Oyuncu Melisa Sözen, 2015 yapımı Fransız dizisi Le Bureau des Légendes’in üçüncü sezonunda IŞİD’e karşı savaşan bir YPJ savaşçısını canlandırması nedeniyle Türkiye’ye döndüğünde “terör örgütü propagandası yapmak” suçlamasıyla emniyette ifade verdi
Oyuncu Melisa Sözen, 2015 yapımı Fransız dizisi Le Bureau des Légendes’in üçüncü sezonunda canlandırdığı karakter nedeniyle İstanbul Cumhuriyet Başsavcılığı tarafından başlatılan soruşturma kapsamında ifadeye çağrıldı.
Sözen, yurtdışından Türkiye’ye döndüğünde “terör örgütü propagandası yapmak” suçlamasıyla emniyette ifade verdi. Soruşturma kapsamında hakkında herhangi bir gözaltı işlemi uygulanmadığı bildirildi.
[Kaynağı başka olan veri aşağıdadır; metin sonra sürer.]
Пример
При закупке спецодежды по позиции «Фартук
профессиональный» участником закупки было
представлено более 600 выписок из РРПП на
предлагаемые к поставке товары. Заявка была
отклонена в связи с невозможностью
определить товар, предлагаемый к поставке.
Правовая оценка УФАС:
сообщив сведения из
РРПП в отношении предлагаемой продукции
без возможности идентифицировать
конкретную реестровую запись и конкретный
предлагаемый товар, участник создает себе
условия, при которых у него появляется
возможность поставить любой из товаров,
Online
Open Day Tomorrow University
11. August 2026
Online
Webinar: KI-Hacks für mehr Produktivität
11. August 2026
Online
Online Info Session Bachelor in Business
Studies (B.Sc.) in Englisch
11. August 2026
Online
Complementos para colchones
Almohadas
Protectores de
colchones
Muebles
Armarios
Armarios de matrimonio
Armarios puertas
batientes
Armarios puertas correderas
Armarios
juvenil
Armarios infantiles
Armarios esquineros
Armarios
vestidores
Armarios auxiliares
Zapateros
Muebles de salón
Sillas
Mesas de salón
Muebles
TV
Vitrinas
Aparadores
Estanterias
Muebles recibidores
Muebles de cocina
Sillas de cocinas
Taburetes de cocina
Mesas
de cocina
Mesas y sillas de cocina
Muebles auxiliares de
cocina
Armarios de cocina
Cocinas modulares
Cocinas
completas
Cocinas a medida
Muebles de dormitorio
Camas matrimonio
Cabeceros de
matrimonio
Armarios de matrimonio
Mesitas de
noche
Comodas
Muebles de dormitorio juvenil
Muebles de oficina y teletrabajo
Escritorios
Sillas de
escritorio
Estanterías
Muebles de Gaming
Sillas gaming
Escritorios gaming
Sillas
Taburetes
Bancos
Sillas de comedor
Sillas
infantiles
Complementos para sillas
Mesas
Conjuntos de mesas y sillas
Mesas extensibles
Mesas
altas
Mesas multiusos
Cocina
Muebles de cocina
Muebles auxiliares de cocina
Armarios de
Dizinin üçüncü sezonunda 2017’de, IŞİD’e karşı savaşan bir YPJ savaşçısını canlandıran Melisa Sözen, bir süredir hedef gösteriliyordu. Gelen tepkiler üzerine sosyal medyada yaptığı açıklamada, “İnternet zorbalığına maruz kalıyorum. Linç kültürünün bir parçası olmayın” ifadelerini kullanarak tepkilere yanıt vermişti.
Sözen 22 Ağustos 2024’te linç girişimine karşı şunları söylemişti:
En anlaşılır haliyle:
1-Söz konusu dizi gizli saklı bir iş değil. 2015 çıkışlı Fransa’nın en ünlü polisiye dizisi.
2-Dizinin benim oynadığım sezonu 2017 yılında yayınlandı. Deaş’la (Işıd) savaşan çift taraflı bir ajanı canlandırdım.
3-Dizide herhangi bir terör örgütünün övgüsü yok. Olsaydı, geçen 7 yıl içinde zaten çoktan duymuş olurdunuz.
Ben 25 yıldır oyunculuk yapıyorum. Kötü niyetli eleştiri, haksızlığa uğramak, hakaret, yalan haberler benim ne yazık ki büyürken alışık olmak zorunda kaldığım şeyler. Dolayısıyla bu internet zorbalığı ile derim kalınlaşmış bir dönemimde karşılaştım. Hakkımda atılan iftiraları elbette kabul etmiyorum.
Ama yaşı küçük ve hayat tecrübesi az yahut duygusal olarak hassas bir dönemde olan insanların bu zorbalıkla baş etmesi neredeyse imkansız. Yukarıdaki üç madde çok yeterli olduğu halde bu satırları da zaten bununla başa çıkması güç insanlar için ekliyorum.
Ne yazık ki bilginin doğruluğunu ve nereden geldiğini dahi düşünmeden, kontrol etmeden inanmak çağımızın kara deliklerinden biri. Linç kültürü de öyle.
Bunun bir parçası olmayın, kendinizin ve etrafınızdaki insanların internet zorbalığı ile duygusal şiddet yaşamasına izin vermeyin. Ben vermeyeceğim.
Kendi aklımızı, kendi bilgilerimizi kullanmayı, araştırmayı, doğru kaynakları kullanmayı ve önce bir durup düşünerek hareket etmeyi öğrenmemiz gerek. Bu tuhaf olaydan hep birlikte çıkaracağımız ders varsa bu olsun.